Meditation

Meditation is only focusing on many things

MEDITATION FOR STRESS MANAGEMENT

What is meditation for stress management?

Meditation is focusing attention on only one thing, excluding all other thoughts. Often people can relieve their stress through meditation, as by focusing on just one thing, it is difficult, if not impossible, to worry or focus on something else, such as what causes stress. This type of approach is also helpful in choosing which thoughts to think about, as well as gaining insight into persistent thought patterns.

The main and beneficial purpose of meditation is that it allows the user to remain focused in this moment. Too often we get wrapped up in thoughts, worries, and problems about the future or we relive the past by remembering how things should be or what should have been done. By spending so much of our time in the future or the past, we lose much of the moment that is right in front of us now. We lose ourselves in thought and lose the “way out”; we spend our time worrying about something that never happened; we become angry with something from the past and we no longer find support in our life. In the process, we spend less time focused on those things that are really important in our lives right now.

Is meditation widely used?
Meditation has been used extensively around the world for thousands of years. While commonly associated with various religious practices ranging from Zen to Hindu Buddhism, the value of meditation as a powerful stress-reducing tool has spread rapidly in the United States.

In 1968, Dr. Herbert Benson conducted the research at Harvard and found that the regular and disciplined practice of meditation expected to produce the following results:

Decreased respiratory and heart rate
20% decrease in oxygen consumption
Decrease in blood lactate levels that normally rise with stress and fatigue
Quadruple increase in skin resistance to electrical current, a sign of relaxation.
A pronounced increase in alpha brain waves, another sign of relaxation
Benson’s research indicated that these results were achievable by most people, provided these four factors were present:

A relatively calm environment
Something specific to focus on: Your own breathing, a mantra or phrase repeated over and over again, silent counting, staring at an object
A comfortable position: it is often sitting (but you can also meditate lying in bed)
A passive attitude, without straining or judging that allows the person to let their thoughts flow as they enter their mind and repeatedly refocus on the object
What are the benefits?
The obvious benefits of meditation are the physiological ones detailed above: a general slowing of body functions and the general reduction of stress and fatigue. But the benefits of stress reduction go beyond just feeling more relaxed and more focused, and it has been shown to possibly have a profound effect on the body as well as your health.

By slowing your heart and breathing rates, reducing oxygen consumption and blood lactate levels, and decreasing other physiological results of stress, meditation can help you achieve a better overall result.

Consider the following:

Dean Ornish MD found that through a strict diet, moderate exercise, and regularly practiced yoga and/or meditation, his patients were able to reverse the effects of heart disease, dramatically lowering cholesterol levels in the process.
Working at the University of Massachusetts Medical Center, Jon Kabat-Zinn Ph.D., helped people with chronic pain reduce pain and stress levels
Meditation is currently recommended by the National Institutes of Health as a first-line treatment for moderate hypertension (high blood pressure).
What are the risks?
Perhaps the greatest risk involved in meditation is hoping for immediate and important results or hoping that it will substitute for more traditional medical treatment of medical problems. Meditation should be considered as a complementary or supplementary therapy, rather than as the main treatment.

What is involved? How do I do it?
It would be foolish to try to give the “how to do” meditation in a brochure like this one; instead, we provide some general descriptions and recommend reading them.

There are many schools of meditation and the main thread in all of them is the intention of emptying the mind of all thoughts, concentrating on a single thought (a word, image, the breath), or simply concentrating on the flow of the breath going in and out. of the body.
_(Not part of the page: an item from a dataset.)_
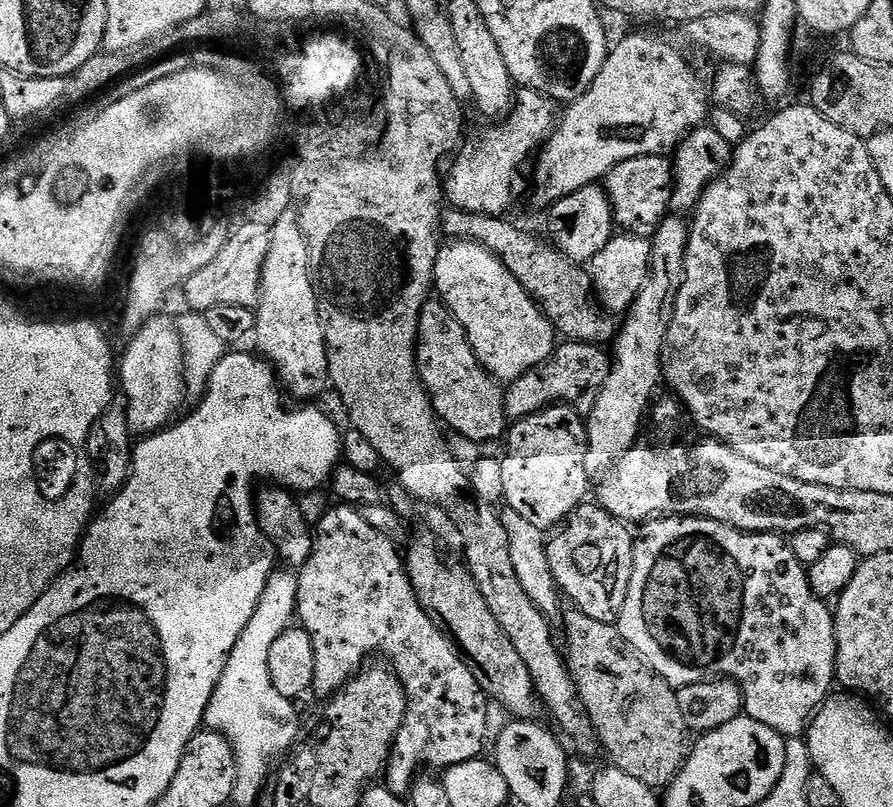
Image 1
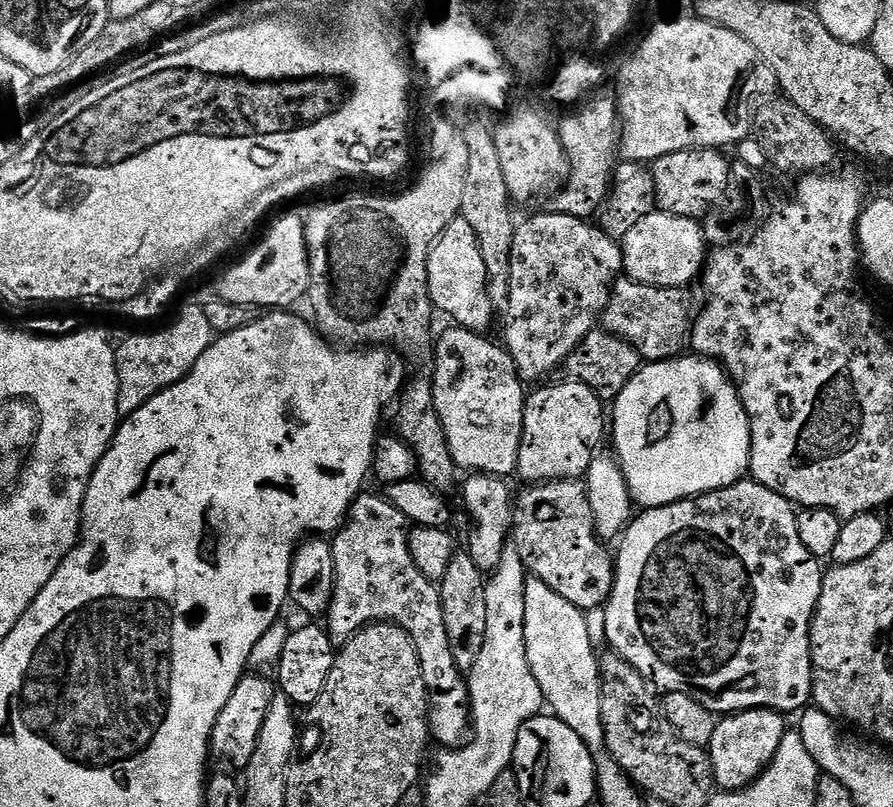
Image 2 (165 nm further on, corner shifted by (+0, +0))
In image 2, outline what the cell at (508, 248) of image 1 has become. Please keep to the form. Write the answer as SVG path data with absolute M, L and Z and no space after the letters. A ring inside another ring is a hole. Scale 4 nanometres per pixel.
M618 278L612 284L612 293L608 295L608 304L604 307L602 317L603 331L613 332L618 338L630 342L634 350L638 350L641 361L655 362L657 360L671 360L681 351L680 343L687 341L694 319L694 307L688 301L689 293L682 288L659 288L646 286L637 280Z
Many forms of meditation focus on the breathing process, especially deep abdominal breathing.

Basic meditation:

Generic or basic meditation is what is typically featured in most adult or community education books and courses. This method includes choosing something you can focus your attention on a mantra (word or phrases like ‘ Ohm’ or ‘ peace’); count the breath; or fix your gaze on an object, such as a candle, stone, or plant, without thinking about the words.
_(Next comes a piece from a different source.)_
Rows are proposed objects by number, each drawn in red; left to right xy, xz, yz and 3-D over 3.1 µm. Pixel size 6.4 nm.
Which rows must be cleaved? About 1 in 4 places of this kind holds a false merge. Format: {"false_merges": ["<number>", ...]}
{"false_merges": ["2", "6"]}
After assuming a comfortable posture, continue taking deep, relaxed breaths while maintaining concentration by repeating the mantra, fixing your gaze on the object of choice, counting the breaths, or focusing on the sensation included in the breath (feeling the air penetrate through from the nostrils, descends through the throat and expands in the lungs and stomach to finally leave the chest). Whenever you find your mind wandering, be attentive and gently return to your concentration.